Me levanté temprano y hacía un calor fuera de lo común para el mes de Octubre en Buenos Aires, en la calle, en la tele, en twitter, todos quejándose del calor.
Cargué el auto, subí a Ade y nos fuimos a la ruta. Todo bien salvo por un camionero que intentó pasarse del carril lento al rápido, sin tener nadie adelante, sin ningún motivo, y sin poner el guiño.
La frenada, el bocinazo y la puteada solo fueron comparables con el palo que se pegó Ade contra el respaldo de mi asiento. Pasamos mi casita de ruta 2 y seguimos hasta el Atalaya, bajé a comprar una docena de medialunas y nos fuimos hasta el Mcd para abastecernos de hamburguesas.
Con el asiento del copiloto vacío de copiloto pero lleno de comida para corazones rotos, traspasé la tranquera del lugar más hermoso sobre la Tierra.
Y mientras me comía unas papas y engrasaba el volante, pensaba, “Qué estoy haciendo?”
No con las papas, no con las medialunas, o con venirme sola al campo a deprimir sin fin… más bien con la vida.
Se lo preguntan alguna vez?
“Qué mierda estoy haciendo?”
Me lo vengo preguntando bastante seguido.
Son las 11 de la noche y recién acabo de terminar de digerir el angus tasty que me comí a las 4 de la tarde; o lo que es lo mismo; ya estoy lista para la primer medialuna.
Pongo agua para un té, Adela está increíblemente despatarrada en el sillón y suena “Ultraviolence”.
Y el silencio brutal no me permite estar sin pensar.
Estoy en esa edad en la que todas las conversaciones terminan en lo mismo.

-Hola, cómo te llamás?
-V
-Cuántos años tenés?
-33
-Estás casada?
-No
-Tenés hijos?
-No

Cara de dolor: no te casaste, no tuviste hijos, A TU EDAD, algo está mal con vos.
O peor, nadie quiso casarse con vos. O peor, no tenés instinto maternal, no te interesa formar una familia. Sos una abominación.
Los hombres le escapan a las azafatas de 33 sin hijos. “Esta me va a querer embocar un pibe”.
EMBOCAR UN PIBE.
Dios.
Me pude haber casado, pude haber tenido algunos bebés, pude haberlo hecho bien joven, o un poco menos joven, o ya madura. Pero no lo elegí; así como no elijo a los hombres buenos ni a aquellas cosas que son naturalmente bellas y buenas para mí.
El motivo es más bien simple: la ultraviolencia. El caos. La compulsión de repetición. Y no, no somos TODAS las minas así. Hay minas sanas, hay minas que no están echadas a perder y saben exactamente lo que quieren. Brindo por ellas.
Yo todavía lo estoy descubriendo, me lleva un poquito más de tiempo que a mis compañeras promoción 98.
Sí, creo en el amor, y creo en el amor eterno. Por desgracia con el amor eterno viene el acostumbramiento eterno, el embole eterno y pedir turno para garchar. Viene con el combo.
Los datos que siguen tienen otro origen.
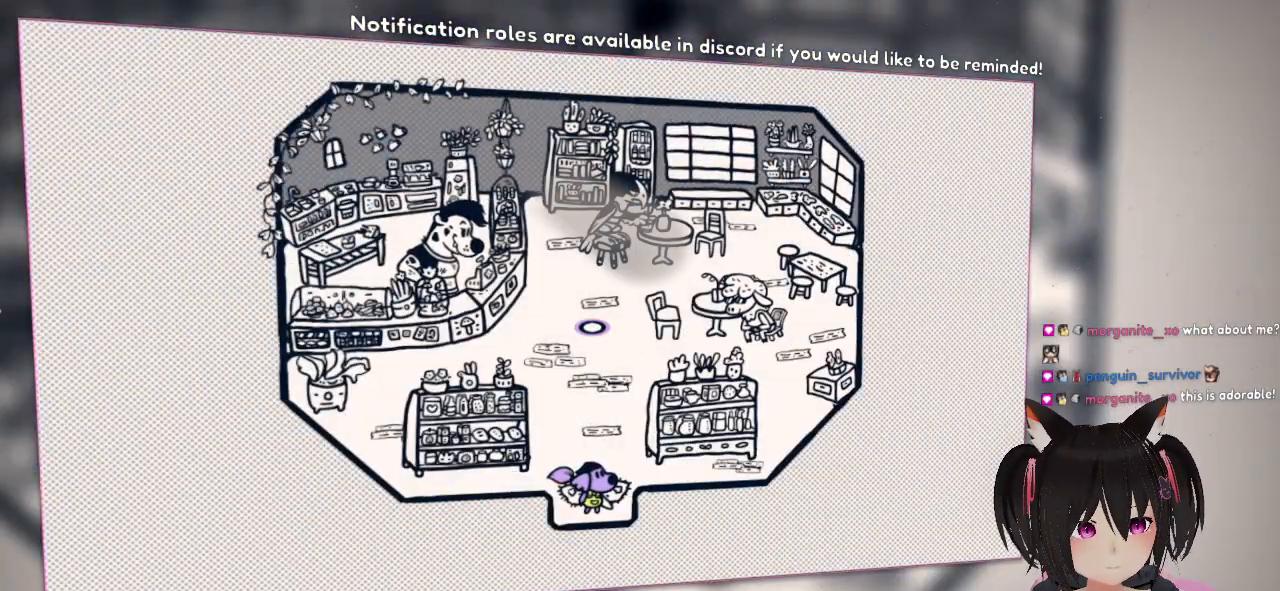
{"buttons": [], "left_stick": "center", "right_stick": "center", "events": [[67, "R1", "up"]]}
Imagínense que alguien decide transplantar un cerebro. Ay, cómo me encanta cuando en un vuelo nos dicen “Somos vuelo Incucai”, tenemos prioridad para despegue y aterrizaje y nada nos puede retrasar, llevamos un órgano dentro de una cajita de telgopor, un pedazo de alguien que acaba de irse de este mundo y que quiere regalarle a otra persona la posibilidad de un día más.
Ese órgano se transporta de manera súper cuidada. Lo recibo en mis manos como si fuera una casita de naipes hecha de cristal, no se puede caer, no se puede golpear, no se puede desarmar. No queremos ni siquiera mirarlo para no hacerle daño.
Bueno, imagínense que lo que hay que transportar es un cerebro. El mío. Lo sacan de la cabeza vieja, se les resbala y se les cae al piso; patinan y sin querer lo patean, va a parar a una esquina de la habitación que no está muy limpia y la enfermera con ébola le estornuda encima; se lo saca de las manos un médico y lo enjuaga con agua hirviendo, se cocina de afuera hacia adentro como cuando ponés carne picada en una olla con agua. Lo envuelven en una frazada y lo llevan por varios pasillos, suben a un ascensor que se queda estancado, se corta la luz y el calor empieza a descomponer a todos, el cerebro quiere derretirse pero no lo logra, se le pegan los pelos de la frazada, se recalienta el sistema del ascensor, se prende fuego, los enfermeros se salvan de milagro y 3 cuartos de cerebro también. Van corriendo al quirófano y chocan con un carro de limpieza, las ruedas le pasan por encima, lo fraccionan por dentro; quedando adheridos sus pedazos a la goma de la rueda. Lo levantan, lo cubren con una bata enlechada por médico de guardia y lo meten a la sala. El cirujano dice “Tardaron mucho, cómo está ese cerebro?” Se lo muestran avergonzados y el cirujano lo sopla y me lo mete en la cabeza. Me cose y cuando me despierto me dice “Estás nueva”. Yo sonrío contenta, abro los ojos grandes y me hago azafata.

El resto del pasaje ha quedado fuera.